Ryan was born and raised in Phillipsburg, NJ and caught his first trout on the Musconetcong River in Hughesville, c. 1998. After fishing the three “Congs” of Warren County throughout his childhood, he went away to the College of William & Mary to study biology. Ryan followed that up by completing his Master’s Degree in fisheries and aquatic sciences at the University of Florida, publishing his thesis on the ability of angler-provided data to inform recreational fisheries management decisions. Since then, he served as an ORISE fellow at the EPA’s Region 3 office in Philadelphia, a fisheries management specialist for the Commonwealth of Virginia, an AmeriCorps NJ Watershed Ambassador for the state’s Upper Delaware River tributaries – where he was hosted by the MWA, and a support guide at the Ridge and Valley Charter School in Blairstown, NJ.
Jane brings over 20 years of experience managing projects at companies across a range of industries, and as an independent consultant.
Born in Grand Island, Nebraska and raised in Lebanon Township, Jane has a Bachelor of Arts in Literature from Fordham University. An introductory class in environmental science, taken to fulfill her college science requirement, sparked her interest in environmental protection. Jane’s research on contamination at the Diamond Aerosol site not far from her home inspired her to join the Sierra Club, and her research paper earned her the opportunity to go to Washington D.C. as a volunteer lobbyist.

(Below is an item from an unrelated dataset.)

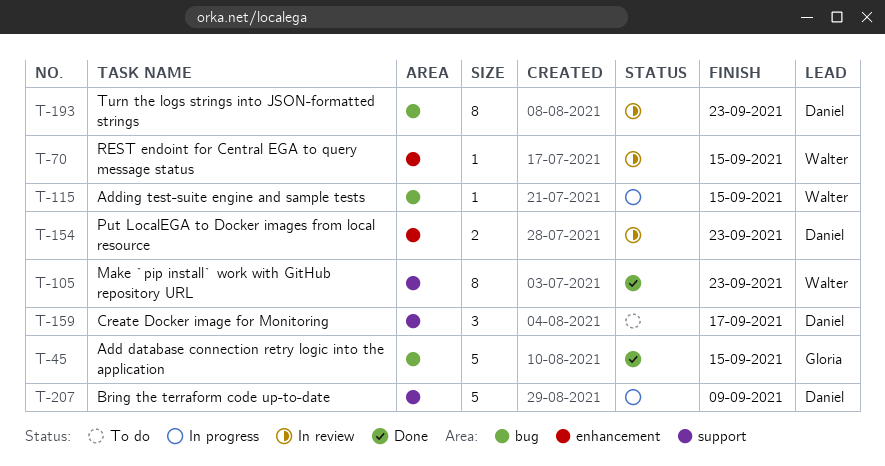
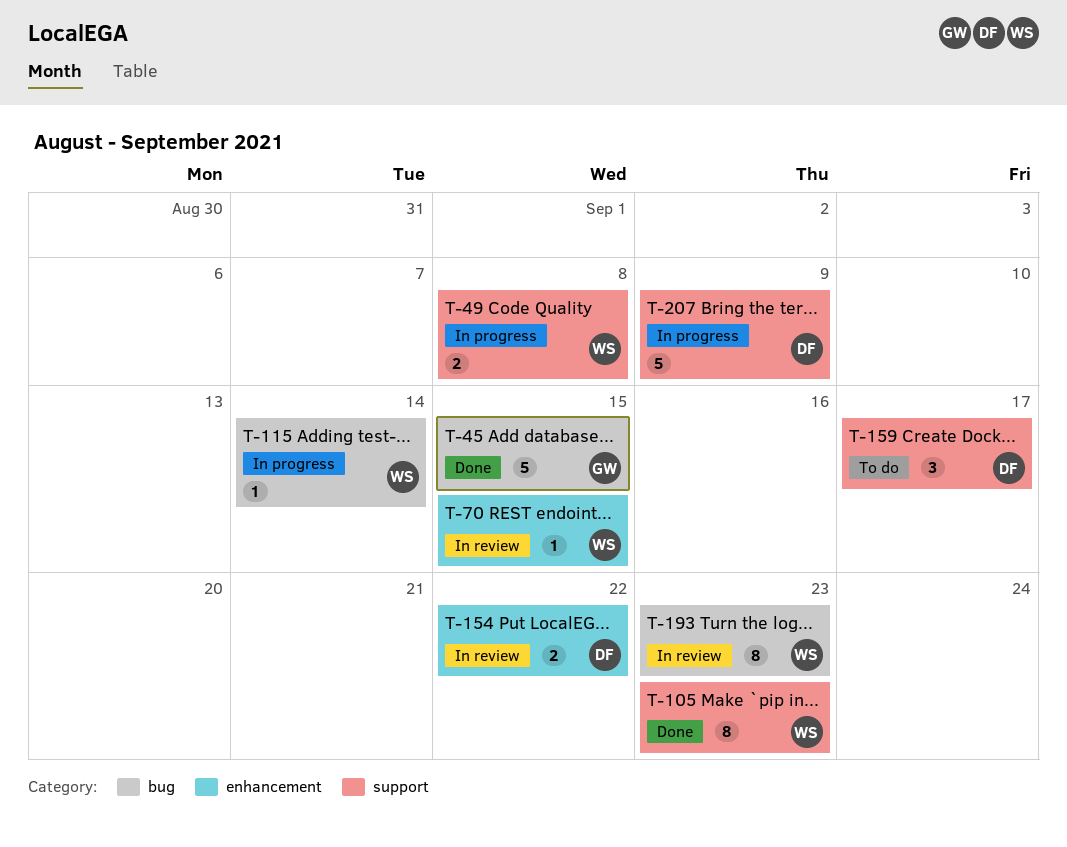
T-49: none -> present
T-115, due: Sep 15 -> Sep 14
T-154, due: Sep 23 -> Sep 22
T-193, owner: Daniel -> Walter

After graduating from Fordham, Jane stayed in New York and worked for several years in publishing and on Wall Street before returning to New Jersey. Jane currently lives with her family in Franklin Township, not far from the Myers Property (CERCLIS #NJD980654198).
Water Quality Field Specialist
Samantha joins our team as our new Water Quality Field Specialist. Sam will be working with our water quality team, to monitor water quality in the Musconetcong River and to manage teams of River Watcher volunteers who will be collecting water samples and maintaining our sensor stations.
Sam first became passionate about the environment, especially rivers, when she participated in a stream assessment and macroinvertebrate sampling on the Musconetcong River during a high school field trip. During college, she volunteered as an MWA River Watcher where she expanded her field skills and her knowledge of river ecosystems.
From working an internship with the Environmental Sustainability and Engineering Academy this past spring, Sam has discovered her passion for education. As a teacher, she hopes to use her experience in the field to immerse students in the real world of science, inspiring the next generation of scientists.
Samantha Johnson was born and raised in Hackettstown, NJ and is currently a student at Centenary University where she is completing her degree in environmental science, and working toward her teaching certification in biology. In her free time, Sam loves to hike, kayak, and teach tap dance classes.
Bookkeeper (Independent Contractor)
Karen started her own bookkeeping business in 1996, after leaving her position of Controller at a Real Estate Development Company to raise her two children. As her children grew, so did the business, and over time, she came to specialize in non-profit fund accounting. Currently, she supports 18 non-profit organizations and 4 for-profit businesses. Most of Karen's work is now with clients working on environmental issues. She feels these organizations are doing essential work to ensure a safe and healthy environment, by protecting land, air and water quality, for current and future generations.